Because no single way of eating works for everybody.
I often have bought broth, or soup stock, in 1-litre tetra packs from the grocery store. They cost $3.00 or $4.00 each, and they have Stuff in them. Stuff like yeast and colouring and tons of salt. Stuff that isn’t soup stock, in addition to the stuff that is. Sometimes I’ve even bought Simulated Soup Stock Powder, which is definitely not food; it’s the product of a chemical factory, like the one downtown that I sometimes travel past… the chemical factory that smells like chicken soup.
This past weekend I bought a bag of beef bones and a bag of chicken bones from my butcher. Each bag cost me $1.50. I simmered them in water, with the addition of some vegetables and spices, for several hours. Now I have 5 litres of soup stock, which cost $3.00 for all five, plus the cost of the electricity to run the stove. I have saved between $15.00 and $20.00, and I have had complete control over what kind of soup-stock stuff I’m eating.
Oh, and it tastes better than the broth from the store. And a lot better than the Simulated Soup Stock Powder from the Frankenchicken Chemical Company.
I’m going to be doing this a lot from now on! 🙂
Cheap and Easy Soup Stock (Chicken or Beef)

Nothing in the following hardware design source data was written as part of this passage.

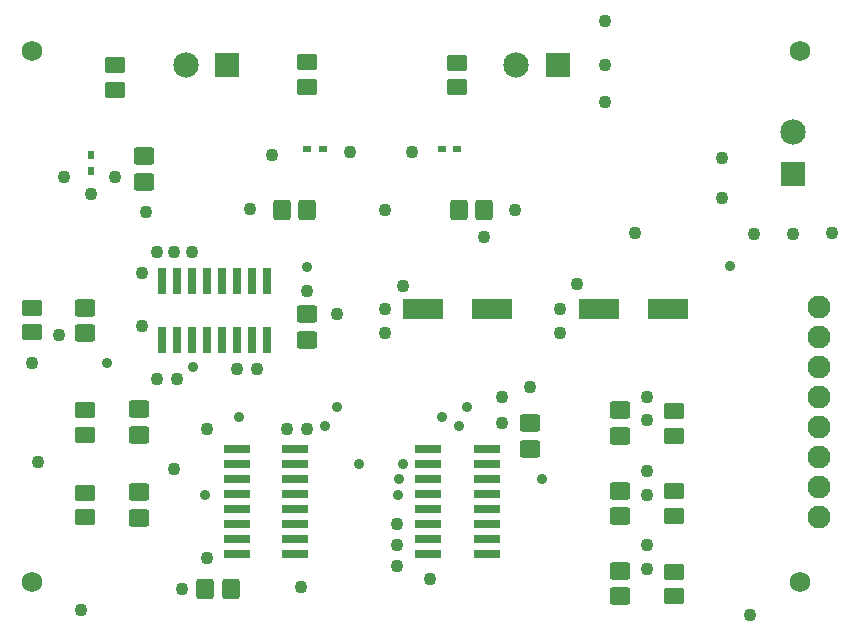
<source format=gts>
G04*
G04 #@! TF.GenerationSoftware,Altium Limited,Altium Designer,19.1.5 (86)*
G04*
G04 Layer_Color=8388736*
%FSLAX25Y25*%
%MOIN*%
G70*
G01*
G75*
%ADD15R,0.02375X0.02690*%
G04:AMPARAMS|DCode=16|XSize=69.02mil|YSize=57.21mil|CornerRadius=7.69mil|HoleSize=0mil|Usage=FLASHONLY|Rotation=0.000|XOffset=0mil|YOffset=0mil|HoleType=Round|Shape=RoundedRectangle|*
%AMROUNDEDRECTD16*
21,1,0.06902,0.04183,0,0,0.0*
21,1,0.05364,0.05721,0,0,0.0*
1,1,0.01538,0.02682,-0.02092*
1,1,0.01538,-0.02682,-0.02092*
1,1,0.01538,-0.02682,0.02092*
1,1,0.01538,0.02682,0.02092*
%
%ADD16ROUNDEDRECTD16*%
G04:AMPARAMS|DCode=17|XSize=69.02mil|YSize=57.21mil|CornerRadius=7.69mil|HoleSize=0mil|Usage=FLASHONLY|Rotation=270.000|XOffset=0mil|YOffset=0mil|HoleType=Round|Shape=RoundedRectangle|*
%AMROUNDEDRECTD17*
21,1,0.06902,0.04183,0,0,270.0*
21,1,0.05364,0.05721,0,0,270.0*
1,1,0.01538,-0.02092,-0.02682*
1,1,0.01538,-0.02092,0.02682*
1,1,0.01538,0.02092,0.02682*
1,1,0.01538,0.02092,-0.02682*
%
%ADD17ROUNDEDRECTD17*%
%ADD18R,0.03162X0.08556*%
%ADD19R,0.08556X0.03162*%
%ADD20R,0.02690X0.02375*%
G04:AMPARAMS|DCode=21|XSize=67.06mil|YSize=55.24mil|CornerRadius=7.54mil|HoleSize=0mil|Usage=FLASHONLY|Rotation=0.000|XOffset=0mil|YOffset=0mil|HoleType=Round|Shape=RoundedRectangle|*
%AMROUNDEDRECTD21*
21,1,0.06706,0.04016,0,0,0.0*
21,1,0.05197,0.05524,0,0,0.0*
1,1,0.01509,0.02598,-0.02008*
1,1,0.01509,-0.02598,-0.02008*
1,1,0.01509,-0.02598,0.02008*
1,1,0.01509,0.02598,0.02008*
%
%ADD21ROUNDEDRECTD21*%
%ADD22R,0.13202X0.07099*%
%ADD23C,0.08477*%
%ADD24R,0.08477X0.08477*%
%ADD25R,0.08477X0.08477*%
%ADD26C,0.07690*%
%ADD27C,0.06800*%
%ADD28C,0.03556*%
%ADD29C,0.04343*%
D15*
X393701Y453386D02*
D03*
Y448189D02*
D03*
D16*
X411417Y444587D02*
D03*
Y453051D02*
D03*
X540000Y355598D02*
D03*
Y364063D02*
D03*
X391622Y402559D02*
D03*
Y394094D02*
D03*
X409622Y340980D02*
D03*
Y332516D02*
D03*
X409657Y360205D02*
D03*
Y368669D02*
D03*
X465748Y391831D02*
D03*
Y400295D02*
D03*
X569913Y306469D02*
D03*
Y314933D02*
D03*
X570012Y333043D02*
D03*
Y341508D02*
D03*
X569913Y359831D02*
D03*
Y368295D02*
D03*
D17*
X440232Y308661D02*
D03*
X431768D02*
D03*
X457283Y435236D02*
D03*
X465748D02*
D03*
X524705Y435236D02*
D03*
X516240D02*
D03*
D18*
X452343Y411402D02*
D03*
X447342D02*
D03*
X442343D02*
D03*
X437343D02*
D03*
X432342D02*
D03*
X427343D02*
D03*
X422342D02*
D03*
X417343D02*
D03*
Y391913D02*
D03*
X422342D02*
D03*
X427343D02*
D03*
X432342D02*
D03*
X437343D02*
D03*
X442343D02*
D03*
X447342D02*
D03*
X452343D02*
D03*
D19*
X461744Y320500D02*
D03*
Y325500D02*
D03*
Y330500D02*
D03*
Y335500D02*
D03*
Y340500D02*
D03*
Y345500D02*
D03*
Y350500D02*
D03*
Y355500D02*
D03*
X442256D02*
D03*
Y350500D02*
D03*
Y345500D02*
D03*
Y340500D02*
D03*
Y335500D02*
D03*
Y330500D02*
D03*
Y325500D02*
D03*
Y320500D02*
D03*
X506000Y355500D02*
D03*
Y350500D02*
D03*
Y345500D02*
D03*
Y340500D02*
D03*
Y335500D02*
D03*
Y330500D02*
D03*
Y325500D02*
D03*
Y320500D02*
D03*
X525488D02*
D03*
Y325500D02*
D03*
Y330500D02*
D03*
Y335500D02*
D03*
Y340500D02*
D03*
Y345500D02*
D03*
Y350500D02*
D03*
Y355500D02*
D03*
D20*
X465748Y455315D02*
D03*
X470945D02*
D03*
X515748D02*
D03*
X510551D02*
D03*
D21*
X515748Y484252D02*
D03*
Y475984D02*
D03*
X587913Y314560D02*
D03*
Y306292D02*
D03*
Y341409D02*
D03*
Y333142D02*
D03*
Y368197D02*
D03*
Y359929D02*
D03*
X374016Y394291D02*
D03*
Y402559D02*
D03*
X391622Y332614D02*
D03*
Y340882D02*
D03*
X391657Y368472D02*
D03*
Y360205D02*
D03*
X401575Y483465D02*
D03*
Y475197D02*
D03*
X465748Y484449D02*
D03*
Y476181D02*
D03*
D22*
X504331Y401968D02*
D03*
X527165D02*
D03*
X562992Y402181D02*
D03*
X585827D02*
D03*
D23*
X425197Y483465D02*
D03*
X535433Y483465D02*
D03*
X627559Y461024D02*
D03*
D24*
X438976Y483465D02*
D03*
X549213Y483465D02*
D03*
D25*
X627559Y447244D02*
D03*
D26*
X636221Y352693D02*
D03*
Y402693D02*
D03*
Y392693D02*
D03*
Y372693D02*
D03*
Y382693D02*
D03*
Y362693D02*
D03*
Y342693D02*
D03*
Y332693D02*
D03*
D27*
X629921Y311024D02*
D03*
X374016D02*
D03*
Y488189D02*
D03*
X629921D02*
D03*
D28*
X427600Y382900D02*
D03*
X399122Y384000D02*
D03*
X606500Y416500D02*
D03*
X465748Y416067D02*
D03*
X544000Y345500D02*
D03*
X496250D02*
D03*
X519000Y369500D02*
D03*
X475500D02*
D03*
X516240Y363000D02*
D03*
X471500D02*
D03*
X443000Y366000D02*
D03*
X510551D02*
D03*
X483000Y350500D02*
D03*
X497500D02*
D03*
X431768Y340000D02*
D03*
X496000D02*
D03*
D29*
X604000Y439000D02*
D03*
X575000Y427500D02*
D03*
X604000Y452500D02*
D03*
X390400Y301700D02*
D03*
X613287Y300000D02*
D03*
X506500Y312000D02*
D03*
X495500Y316500D02*
D03*
Y323500D02*
D03*
Y330500D02*
D03*
X530500Y372693D02*
D03*
X539951Y376000D02*
D03*
X530500Y364000D02*
D03*
X579000Y365000D02*
D03*
Y372622D02*
D03*
Y348000D02*
D03*
Y340000D02*
D03*
Y323500D02*
D03*
Y315500D02*
D03*
X383000Y393500D02*
D03*
X374016Y384000D02*
D03*
X565000Y471000D02*
D03*
Y498000D02*
D03*
Y483465D02*
D03*
X640500Y427500D02*
D03*
X627559Y427000D02*
D03*
X614500D02*
D03*
X491500Y435236D02*
D03*
X500500Y454500D02*
D03*
X454000Y453386D02*
D03*
X524705Y426000D02*
D03*
X535039Y435236D02*
D03*
X480000Y454500D02*
D03*
X446500Y435482D02*
D03*
X384500Y446000D02*
D03*
X401500D02*
D03*
X393701Y440500D02*
D03*
X412000Y434500D02*
D03*
X376000Y351000D02*
D03*
X421449Y348838D02*
D03*
X463500Y309500D02*
D03*
X432342Y319000D02*
D03*
X424000Y308661D02*
D03*
X432342Y362000D02*
D03*
X465748D02*
D03*
X459000D02*
D03*
X410700Y396300D02*
D03*
X415500Y378700D02*
D03*
X422342D02*
D03*
X449000Y382000D02*
D03*
X442256D02*
D03*
X410500Y414000D02*
D03*
X415500Y421000D02*
D03*
X421449Y421158D02*
D03*
X427343D02*
D03*
X465748Y408000D02*
D03*
X475500Y400295D02*
D03*
X491500Y394000D02*
D03*
X497500Y409842D02*
D03*
X491500Y401968D02*
D03*
X555500Y410500D02*
D03*
X550000Y394000D02*
D03*
Y402181D02*
D03*
M02*

</source>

Several pounds of beef bones or chicken bones
Water to cover
An onion or two, roughly chopped
A couple of carrots, roughly chopped
A couple of celery stalks, roughly chopped
A few cloves of garlic, if you want
A tomato, roughly chopped, or some tomato paste, for beef stock
Salt and pepper to taste
Herbs to taste: thyme or basil works well for beef, tarragon or rosemary can be nice with chicken… experiment
1. If you’re making beef, roast the beef bones first, at 375°F, for about an hour. You don’t have to do this with chicken bones, but it’s fine also to use the carcass of a roasted chicken.
2. Put bones in a large pot and cover with water.
3. Add remaining ingredients.
4. Bring to a boil, then lower the heat, and simmer for at least four hours.
5. If there’s any meat on the bones, rescue it after the first hour or two, for use in other dishes.
6. When stock tastes the way you want it to, let it cool.
7. Strain out the solids and discard them; there’s no flavour or nutrition left in them. Store and freeze soup stock in containers for later use.